Me Nicole Ouellet, du bureau du Directeur des poursuites criminelles et pénales (DPCP), et Me Théorêt ont donc soumis une suggestion commune au juge Richard P. Daoust, de la Cour du Québec. La sentence de 30 mois est accompagnée d’une probation de 36 mois et d’un suivi de 24 mois.

« Mon client a commis ses vols en raison de sa grande consommation de cocaïne. Il faut savoir qu’il a eu une enfance difficile lorsque sa mère l’a abandonné. Il a essayé de renouer contact, mais sa mère a refusé. C’est même elle qui l’a dénoncé après un vol raté », a expliqué Me Théorêt.

« M. Côté-Jennis a un bon potentiel. Il est intelligent. Il va à l’école durant la détention, voit un travailleur de rue et rencontre l’aumônier chaque semaine », a poursuivi l’avocat en défense.

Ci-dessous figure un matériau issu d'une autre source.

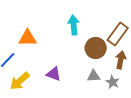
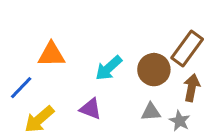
cyan arrow: (74, 25) -> (109, 68), moved, turned -126

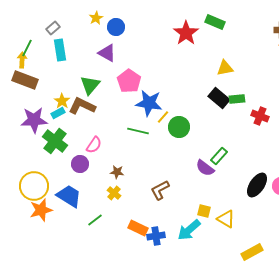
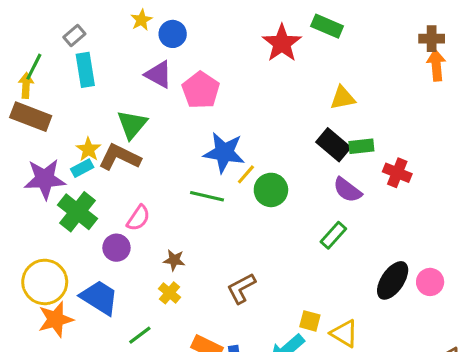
pink pentagon: (129, 81) -> (201, 90), moved
purple semicircle: (205, 168) -> (347, 190), moved

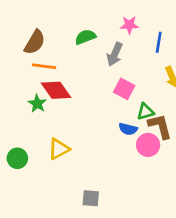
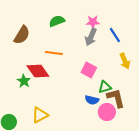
green semicircle: (85, 37) -> (57, 21), moved
blue line: (159, 42) -> (115, 35), turned -42
gray arrow: (115, 54) -> (91, 37), moved
orange line: (44, 66) -> (54, 53), moved

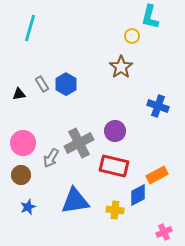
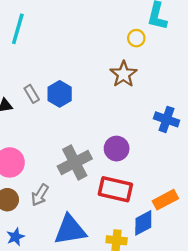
gray arrow: (51, 158) -> (40, 195), moved

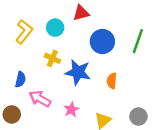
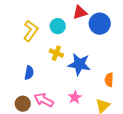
blue circle: (102, 41) -> (100, 24), moved
orange semicircle: (112, 81) -> (109, 80), moved
pink arrow: (40, 99) -> (44, 100), moved

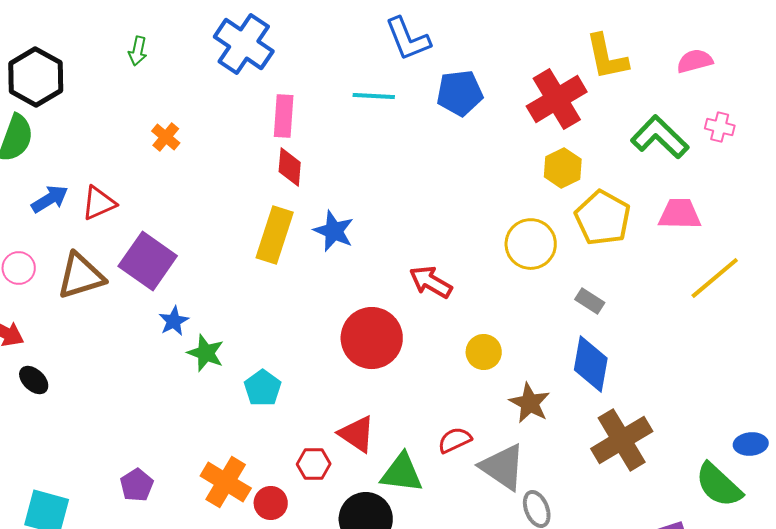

«  Je te souhaite de reprendre ta vie, comme normale, en te souvenant à peine du misérable drogué qui t’a volé.  »
Alexandre Côté-Jennis, dans une lettre aux victimes

Du côté de la Couronne, Me Ouellet peut comprendre que la vie n’a pas toujours été facile pour l’accusé, mais elle précise que l’on doit aussi tenir compte des victimes de ces vols qualifiés.

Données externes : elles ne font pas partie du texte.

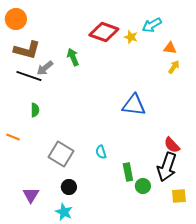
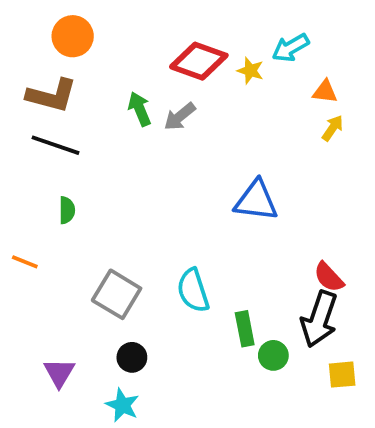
orange circle: (16, 19) -> (73, 36), moved
gray arrow: (45, 68) -> (180, 117), moved
cyan semicircle: (101, 152) -> (193, 290), size x1.6

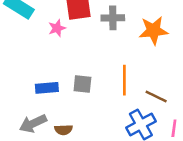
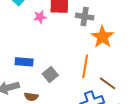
orange star: (153, 31) -> (102, 37), moved, turned 30
gray square: (82, 84) -> (50, 75), moved, turned 35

« Ces accusations sont passibles de la perpétuité. Il n’y a pas de minimum prévu étant donné qu’il n’a pas utilisé d’armes à feu. Il a utilisé un couteau, et les vols étaient prémédités, a commenté Me Ouellet. Le pénitencier s’imposait, mais je crois qu’une peine de 30 mois est une peine assez clémente, mais elle n’est pas non plus déraisonnable. »

excuses

Durant sa détention à la prison de Roberval, Côté-Jennis a pris le temps d’écrire une lettre d’excuses aux victimes de ses vols.

« Je ne te connais pas et je ne t’ai jamais vu avant. Mais depuis quelque temps, j’ai ton visage gravé dans ma tête, le tien et celui des autres. Par une journée banale, je suis entré dans ta vie et celle des autres de façon brutale et violente. J’ai commis un crime, j’ai fait de toi une victime et peut-être que mon action t’a fait beaucoup de mal. Je souhaiterais revenir en arrière et reprendre mon geste, mais je ne peux pas et toi, tu dois vivre avec les conséquences, et j’en suis désolé. J’ai des regrets et des remords et toi, tu ne mérites pas ce que j’ai fait. C’était inexplicable et impardonnable », écrit Côté-Jennis à l’intention des victimes.

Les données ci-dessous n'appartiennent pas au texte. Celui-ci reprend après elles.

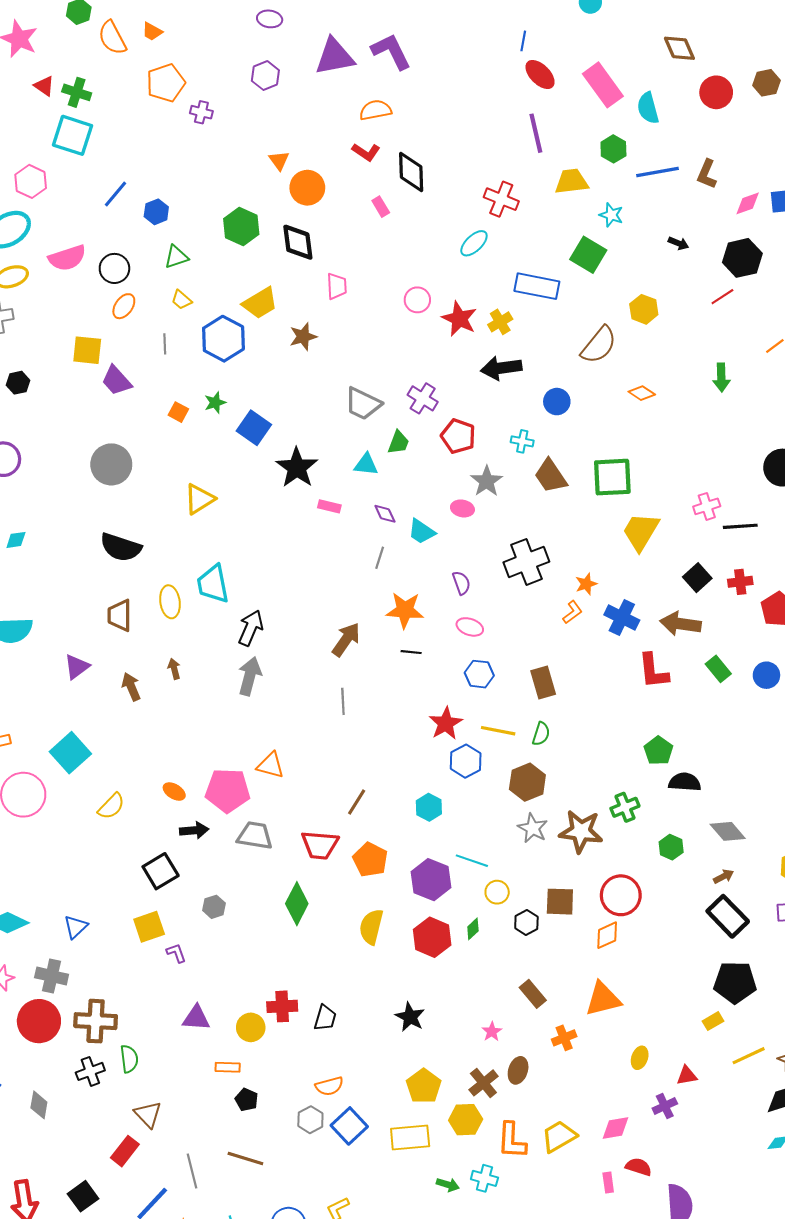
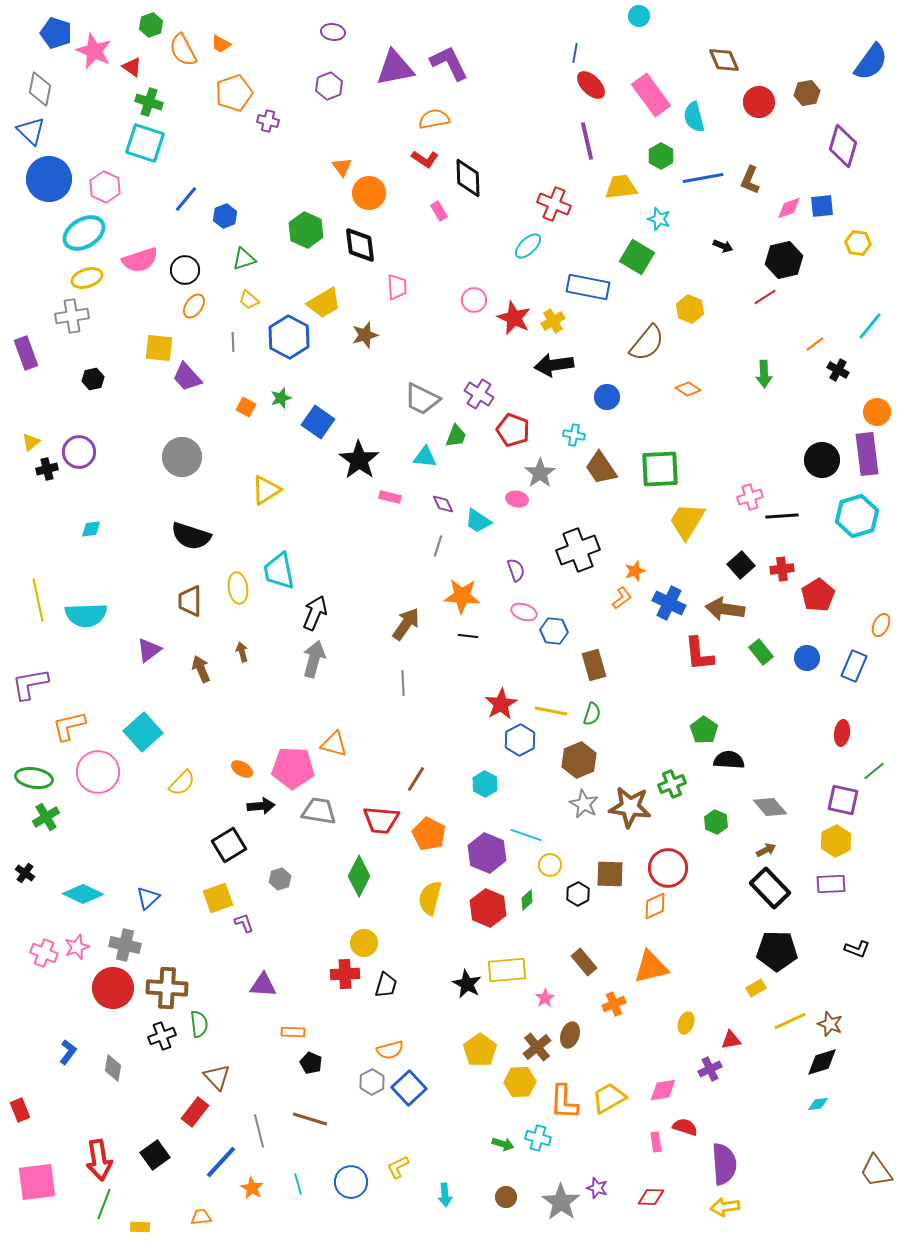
red triangle: (44, 86) -> (132, 67), moved
blue hexagon: (479, 674) -> (554, 631), moved
yellow circle: (251, 1027) -> (364, 943), moved
yellow rectangle: (410, 1137) -> (507, 970), moved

« Ce qui me reste à te dire, c’est que si tu souhaites te décharger de ce fardeau, témoignes en cour, écris une lettre ou quoi que ce soit d’autre pour dire ce que tu peux ressentir. Je te souhaite de reprendre ta vie, comme normale, en te souvenant à peine du misérable drogué qui t’a volé », ajoute-t-il.

Avant de compléter le dossier, le magistrat a dit souhaiter que l’accusé utilise tout son potentiel à faire le bien et à se reprendre en main.

« Une peine de cinq ou six ans de détention aurait été envisageable, mais vous avez un potentiel de réussite. C’est à vous d’y voir », a conclu le juge Daoust.